I am training a diffusion model built on top of detectron2 on the Publaynet dataset for instance segmentation. But the output I am getting after multiple iterations is it is segmenting the whole document as the figure. It doesn’t segment individual elements like tables and texts in the document. The loss function is decreasing very well at a learning rate of 0.00005. Total loss decreases to 1.6. Loss_bbox is around 0.200 and loss:giou is 0.3573.

I did the sanity check the input in the model seems to be correct. I visualized the input and bounding boxes and also checked the targets. Everything seems to be correct. I don’t know if I should train the model further or change any other hyperparameters. I tried with multiple learning rate this learning rate seems to be good. NUM_PROPSALS is 500. Should I raise to 1000. WHat hyperparameters should I be specifically care about. The code is not from scratch. I am taking the repo from here GitHub - chenhaoxing/DiffusionInst: This repo is the code of paper "DiffusionInst: Diffusion Model for Instance Segmentation" (ICASSP'24).. So I am not building the model from scratch. Let me know if anyone has any idea.

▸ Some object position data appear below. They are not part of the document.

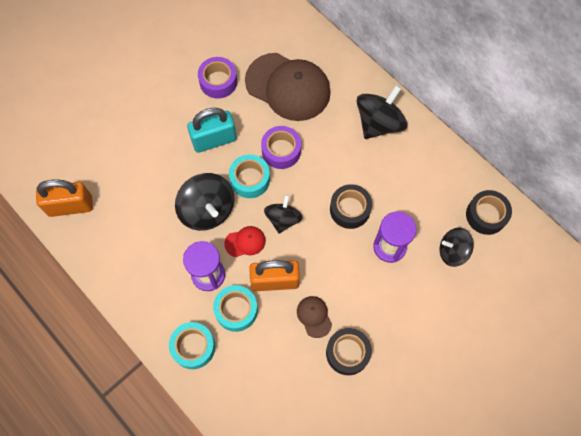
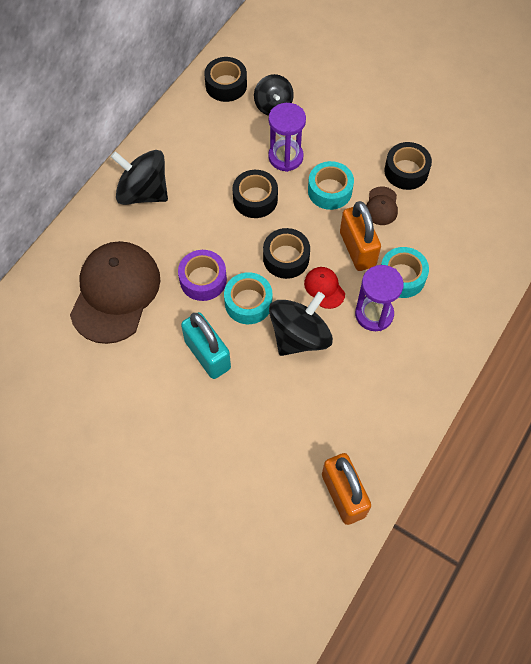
camera: 105 degrees left, 5 degrees down
turquoise tape [169,322,215,369] -> turquoise tape moved to [308,161,354,210]
purple tape [198,57,237,99] -> none
black spinning top [264,195,303,233] -> black tape [263,228,310,279]
brown cap [297,296,332,338] -> brown cap turned 45 degrees counterclockwise [366,187,398,225]

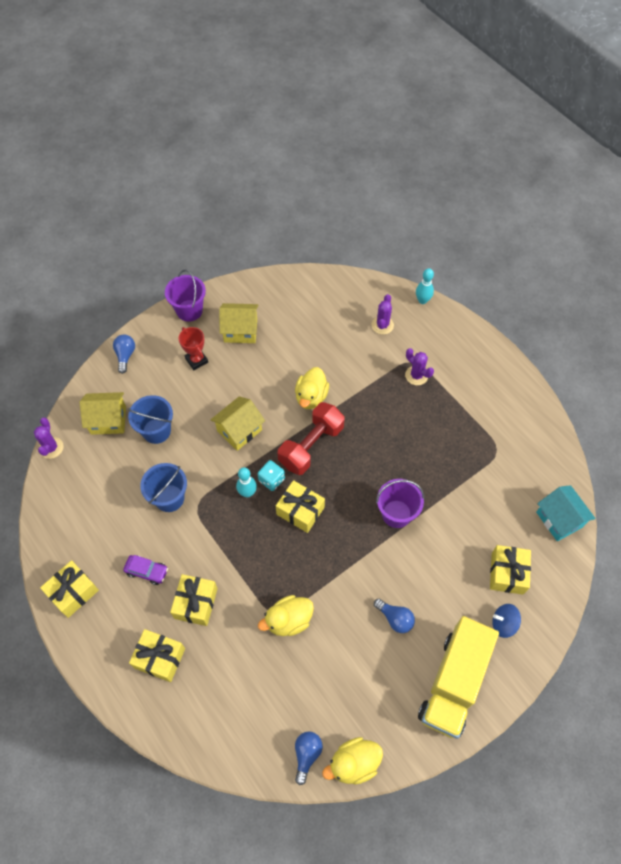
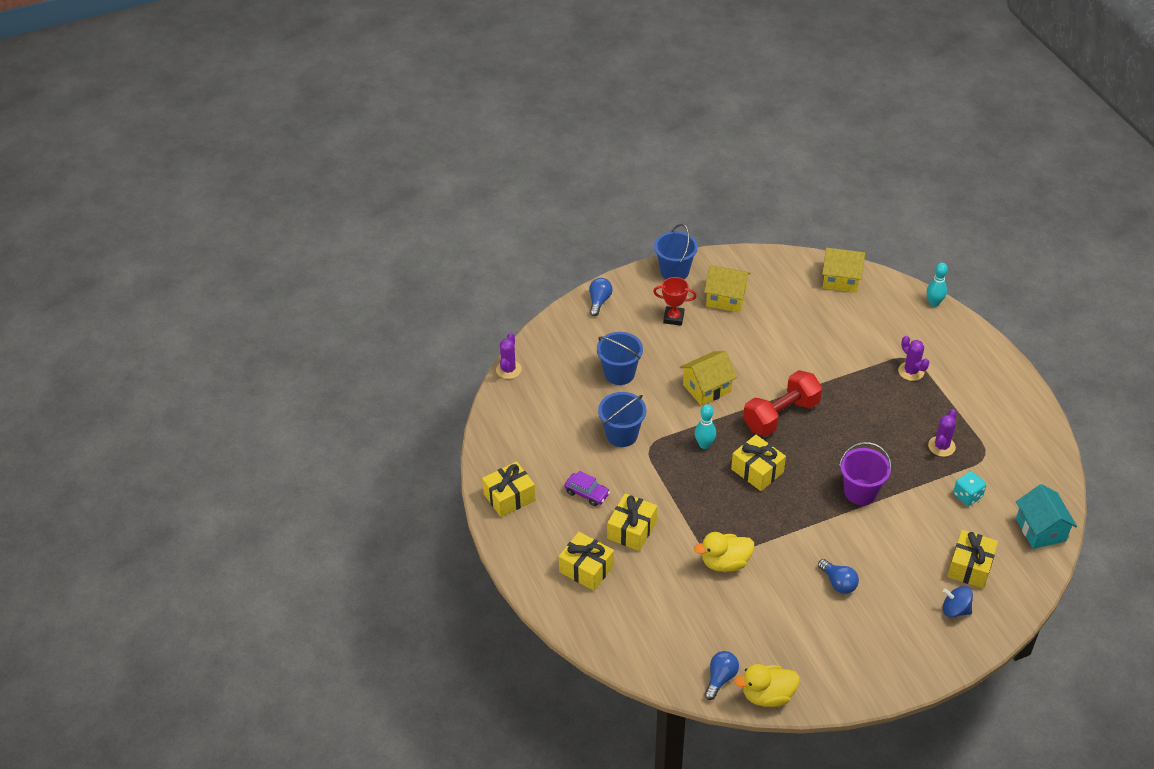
camera: 15 degrees right, 15 degrees down
yellow house [79,392,126,435] -> yellow house moved to [822,248,865,293]
purple bucket [165,269,206,322] -> blue bucket [654,224,698,279]
red trophy [179,327,208,370] -> red trophy turned 60 degrees counterclockwise [653,277,697,326]
turquoise dice [258,460,285,491] -> turquoise dice moved to [953,471,986,506]
yellow duck [295,367,329,409] -> none
purple cactus [372,294,394,334] -> purple cactus moved to [928,409,957,457]
yellow truck [418,616,499,739] -> none

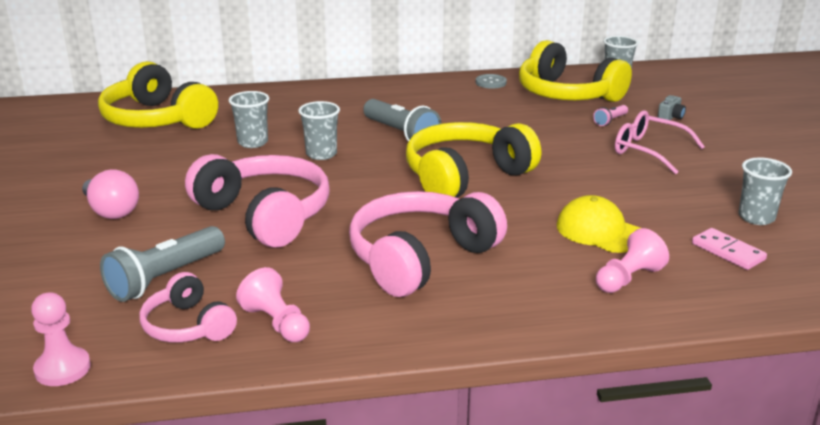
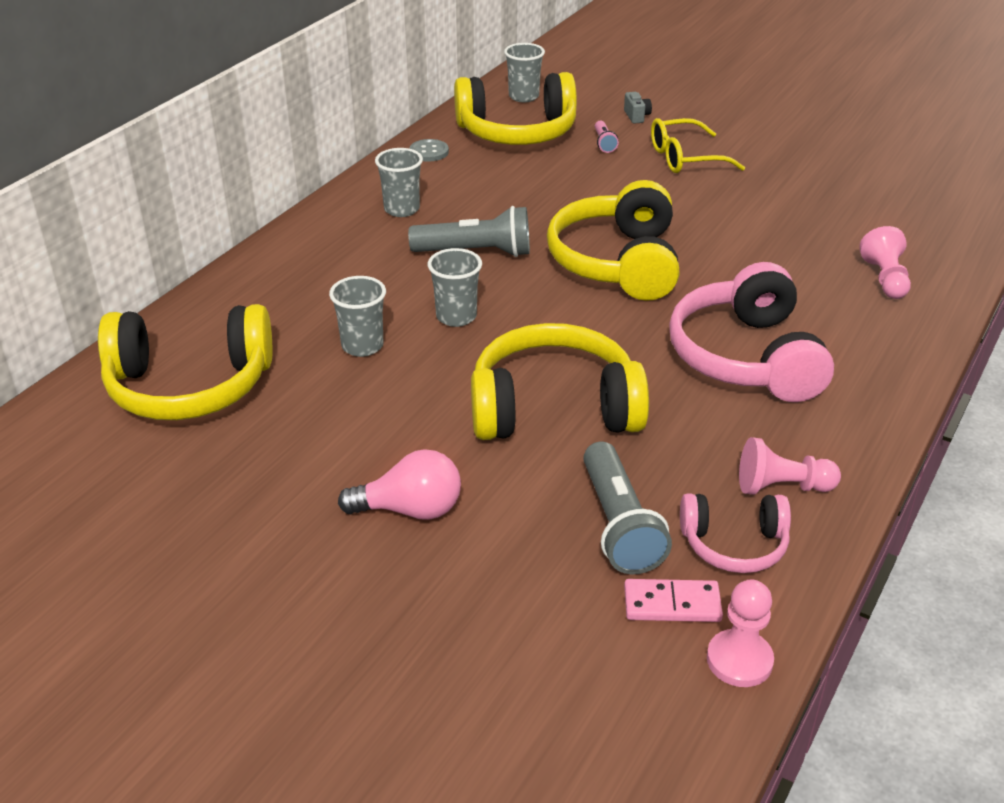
camera: 50 degrees left, 10 degrees up
pink headphones [185,154,330,248] -> yellow headphones [471,323,649,440]
yellow cap [557,195,640,253] -> none
pink glasses [615,110,705,174] -> yellow glasses [651,118,745,173]
pink domino [692,228,767,270] -> pink domino moved to [624,579,723,622]
grey cup [739,157,792,225] -> grey cup moved to [375,148,423,217]

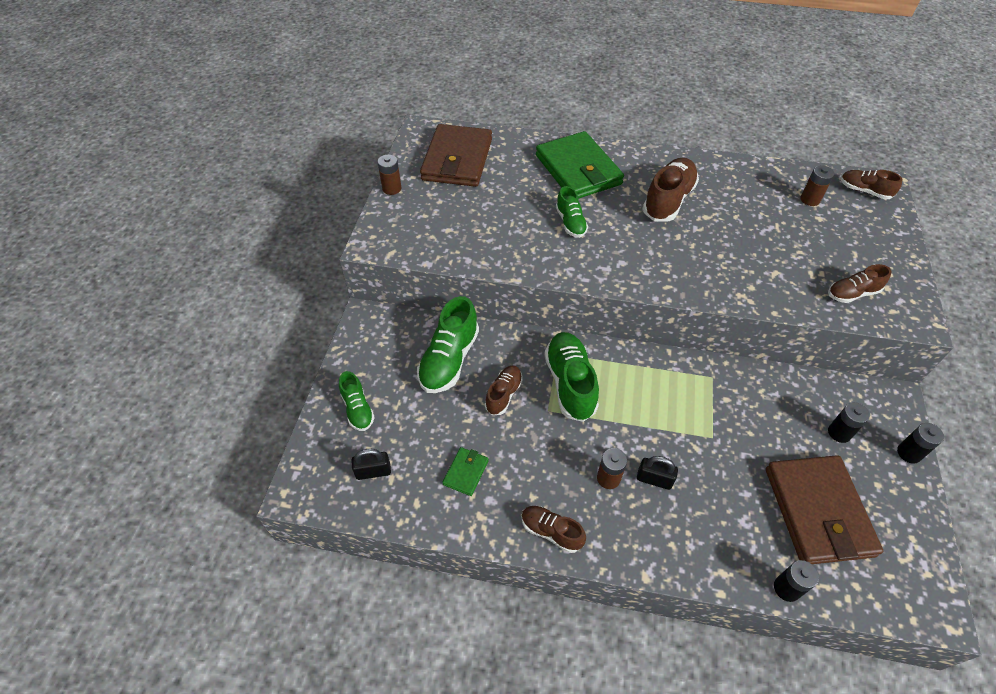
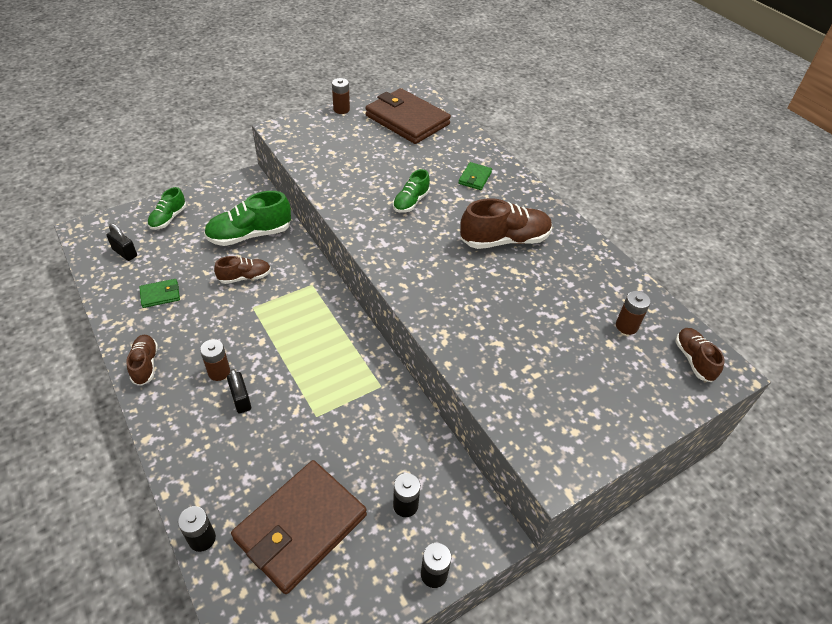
camera: 45 degrees right, 5 degrees down
brown wallet [420,124,492,187] -> brown wallet turned 75 degrees clockwise [365,88,451,144]
green wallet [536,131,624,199] -> green wallet [458,162,492,190], size x0.43
green shoe [545,332,599,422] -> none
brown shoe [828,264,891,303] -> none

Below is the hyperparameters list from config file.

MODEL:
  META_ARCHITECTURE: "DiffusionInst"
  WEIGHTS: "detectron2://ImageNetPretrained/torchvision/R-50.pkl"
  PIXEL_MEAN: [123.675, 116.280, 103.530]
  PIXEL_STD: [58.395, 57.120, 57.375]
  BACKBONE:
    NAME: "build_resnet_fpn_backbone"
  RESNETS:
    OUT_FEATURES: ["res2", "res3", "res4", "res5"]
  FPN:
    IN_FEATURES: ["res2", "res3", "res4", "res5"]
  ROI_HEADS:
    IN_FEATURES: ["p2", "p3", "p4", "p5"]
  ROI_BOX_HEAD:
    POOLER_TYPE: "ROIAlignV2"
    POOLER_RESOLUTION: 7
    POOLER_SAMPLING_RATIO: 2
SOLVER:
  IMS_PER_BATCH: 2
  BASE_LR: 0.0000125
  STEPS: (210000, 250000)
  MAX_ITER: 270000
  WARMUP_FACTOR: 0.01
  WARMUP_ITERS: 1000
  WEIGHT_DECAY: 0.0001
  OPTIMIZER: "ADAMW"
  BACKBONE_MULTIPLIER: 1.0  # keep same with BASE_LR.
  CLIP_GRADIENTS:
    ENABLED: True
    CLIP_TYPE: "full_model"
    CLIP_VALUE: 1.0
    NORM_TYPE: 2.0
SEED: 40244023
INPUT:
  MIN_SIZE_TRAIN: (480, 512, 544, 576, 608, 640, 672, 704, 736, 768, 800)
  CROP:
    ENABLED: False
    TYPE: "absolute_range"
    SIZE: (384, 600)
  FORMAT: "RGB"
TEST:
  EVAL_PERIOD: 20000
DATALOADER:
  FILTER_EMPTY_ANNOTATIONS: False
  NUM_WORKERS: 2
VERSION: 2